Going to give it another go in the new year with my pictures Wishing everyone else lots of luck. Debbie. x
@PatchouliJewellery I didn’t know that my work had made it into the gift guide/ pinterest board so its worth having a look through as you might be there! I appear to have got it right with 2 out of 350 odd listings so my hit rate isn’t very good (but I have been featured in other blogs and pinterest boards so other people appear to like my work and photos). My partner is a serious hobby photographer (buildings and wildlife mainly) so I’ve had the benefit of his experience and him being super critical of my work and access to his camera kit. If we were to be super critical of your photos then on some of them the square crop that gets applied to thumb nails has caused bits to be chopped off (eg butterfly stamped bracelet or shell bracelet) whilst in others the exposure is off because of the contrast between the dark ish background and the highlights on the reflective silver (eg love heart bracelet or butterfly stamped pendant). The cropping issue can be fixed with picasa or similar however the exposure issues are much harder to solve and I’m still working on it. Both the bits that folksy have featured happen to be some of my copper work - much easier to get the right contast and exposure. Best suggestion is to try different colour backgrounds (different shades of white/ grey and beige) and some reflectors/ diffusers. Pieces of white card or crumpled silver foil smoothed over brown card make good cheap reflectors.

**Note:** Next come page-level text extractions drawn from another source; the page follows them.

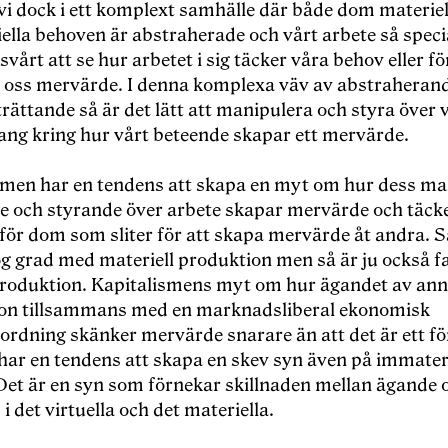
vi dock i ett komplext samhälle där både dom materiel
ella behoven är abstraherade och vårt arbete så speci
r svårt att se hur arbetet i sig täcker våra behov eller f
r oss mervärde. I denna komplexa väv av abstraheran
ättande så är det lätt att manipulera och styra över 
ng kring hur vårt beteende skapar ett mervärde.
smen har en tendens att skapa en myt om hur dess ma
e och styrande över arbete skapar mervärde och täck
ör dom som sliter för att skapa mervärde åt andra. Så
hög grad med materiell produktion men så är ju också f
 produktion. Kapitalismens myt om hur ägandet av an
on tillsammans med en marknadsliberal ekonomisk
ordning skänker mervärde snarare än att det är ett fö
har en tendens att skapa en skev syn även på immateri
Det är en syn som förnekar skillnaden mellan ägande 
 det virtuella och det materiella.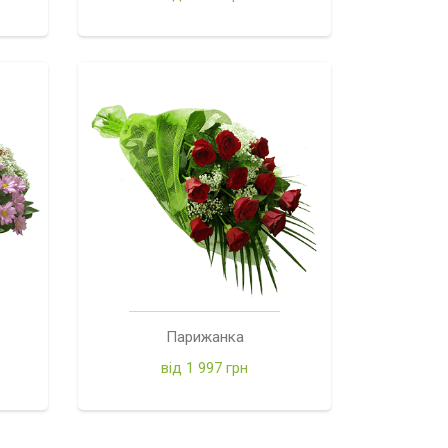
Парижанка
від 1 997 грн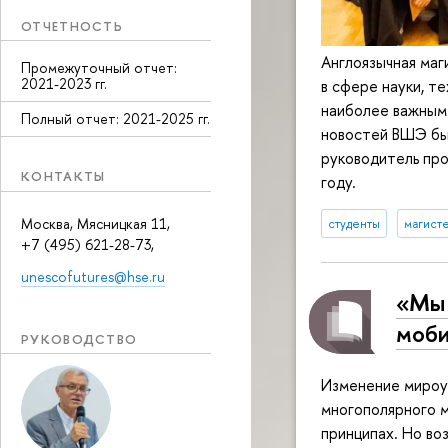
ОТЧЕТНОСТЬ
Англоязычная ма
Промежуточный отчет:
2021-2023 гг.
в сфере науки, т
наиболее важным 
Полный отчет: 2021-2025 гг.
новостей ВШЭ бы
руководитель про
КОНТАКТЫ
году.
Москва, Мясницкая 11,
студенты
магист
+7 (495) 621-28-73,
unescofutures@hse.ru
«Мы 
моби
РУКОВОДСТВО
Изменение мироу
многополярного м
принципах. Но во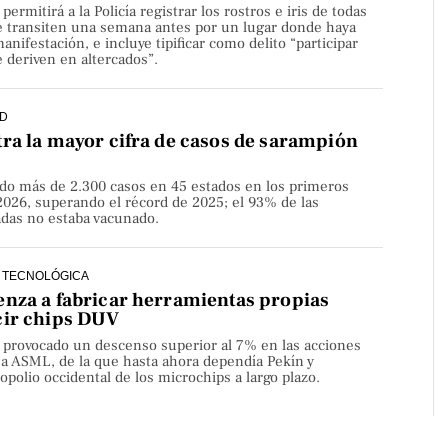
rmitirá a la Policía registrar los rostros e iris de todas
e transiten una semana antes por un lugar donde haya
nifestación, e incluye tipificar como delito “participar
 deriven en altercados”.
D
ra la mayor cifra de casos de sarampión
do más de 2.300 casos en 45 estados en los primeros
2026, superando el récord de 2025; el 93% de las
adas no estaba vacunado.
 TECNOLÓGICA
nza a fabricar herramientas propias
cir chips DUV
a provocado un descenso superior al 7% en las acciones
sa ASML, de la que hasta ahora dependía Pekín y
olio occidental de los microchips a largo plazo.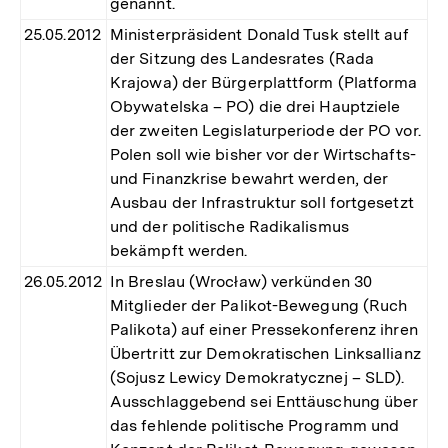
genannt.
25.05.2012
Ministerpräsident Donald Tusk stellt auf
der Sitzung des Landesrates (Rada
Krajowa) der Bürgerplattform (Platforma
Obywatelska – PO) die drei Hauptziele
der zweiten Legislaturperiode der PO vor.
Polen soll wie bisher vor der Wirtschafts-
und Finanzkrise bewahrt werden, der
Ausbau der Infrastruktur soll fortgesetzt
und der politische Radikalismus
bekämpft werden.
26.05.2012
In Breslau (Wrocław) verkünden 30
Mitglieder der Palikot-Bewegung (Ruch
Palikota) auf einer Pressekonferenz ihren
Übertritt zur Demokratischen Linksallianz
(Sojusz Lewicy Demokratycznej – SLD).
Ausschlaggebend sei Enttäuschung über
das fehlende politische Programm und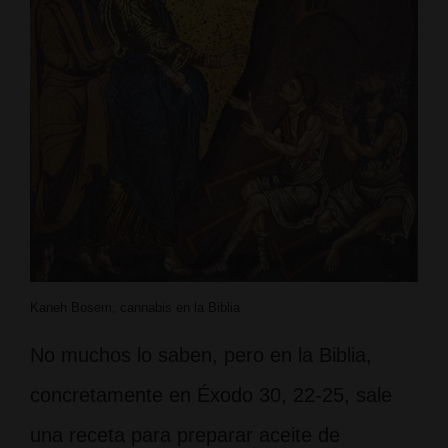
Kaneh Bosem, cannabis en la Biblia
No muchos lo saben, pero en la Biblia,
concretamente en Éxodo 30, 22-25, sale
una receta para preparar aceite de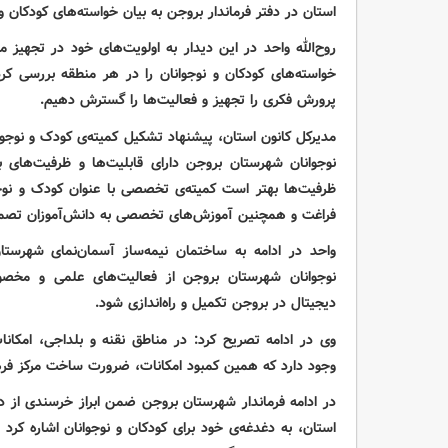
استان در دفتر فرماندار بروجن به بیان خواسته‌های کودکان و
روح‌الله واحد در این دیدار به اولویت‌های خود در تجهیز م
خواسته‌های کودکان و نوجوانان را در هر منطقه بررسی کر
پرورش فکری را تجهیز و فعالیت‌ها را گسترش دهیم
.
مدیرکل کانون استان، پیشنهاد تشکیل کمیته‌ی کودک و نوجوا
نوجوانان شهرستان بروجن دارای قابلیت‌ها و ظرفیت‌های 
ظرفیت‌ها بهتر است کمیته‌ی تخصصی با عنوان کودک و نوجو
فراغت و همچنین آموزش‌های تخصصی به دانش‌آموزان تصمیم
واحد در ادامه به ساختمان نیمه‌ساز آسمان‌نمای شهرستان
نوجوانان شهرستان بروجن از فعالیت‌های علمی و مخصوص
دیجیتال در بروجن تکمیل و راه‌اندازی شود
.
وی در ادامه تصریح کرد: در مناطق نقنه و بلداجی، امکا
وجود دارد که همین کمبود امکانات، ضرورت ساخت مرکز فره
در ادامه فرماندار شهرستان بروجن ضمن ابراز خرسندی از دی
استان، به دغدغه‌ی خود برای کودکان و نوجوانان اشاره کرد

I hope you find this helpful and good luck with the next attempt - your work is beautiful and would fit into some of the gift guides wonderfully.
Sasha
Hi Sasha thank you for your reply.
With the thumbnails do you mean that part of the silver piece is missing sorry if I sound silly just not quite sure. I have looked at picasa but found it complicated I just use some basic thing that is on my laptop not the best at technology, but you can crop so I can retake those and try again in the new year when we actually get a dry day here in Wales (I take my pics outdoors with a light tent and I use white card I only have a basic camera) I see what you mean about the contrast so can try and work on that and maybe just use the lighter wood instead of the slate.
Thank you again and you have a lovely shop best wishes Debbie. x
@PatchouliJewellery - with the thumbnails I mean that either part of the silver is missing or very close to the edge making the picture look off centre. Have a look at bird bangle - part of the bangle has disappeared off the picture on the left hand side but there is a chunk of wood on the right - shifting the crop so that all the bangle was in the picture would make it much better. I always save both the original files that the camera took and the cropped versions with different names so if I need to recrop something I don’t need to retake the photo I can just go back to the original file (a habit I picked up from the other half).
The lighter wood would probably be better for the contrast but if you look at the tear drop lace print earrings or bird stamped studs the whole image is under exposed (I normally take 3 versions of the same shot increasing the exposure each time so that one of them should be correct). Exposure can be tweeked in some of the photo manipulation software but you do need to be a bit careful when doing that the results can look terrible.
Good luck with getting a non rainy day!
Hi ok thanks thought that was what you meant have changed the ones I can for now and will try and improve the rest soon.
I think I can change some of the things to help exposure on my little camera but remember trying and it never seemed to work that well will have to have another look.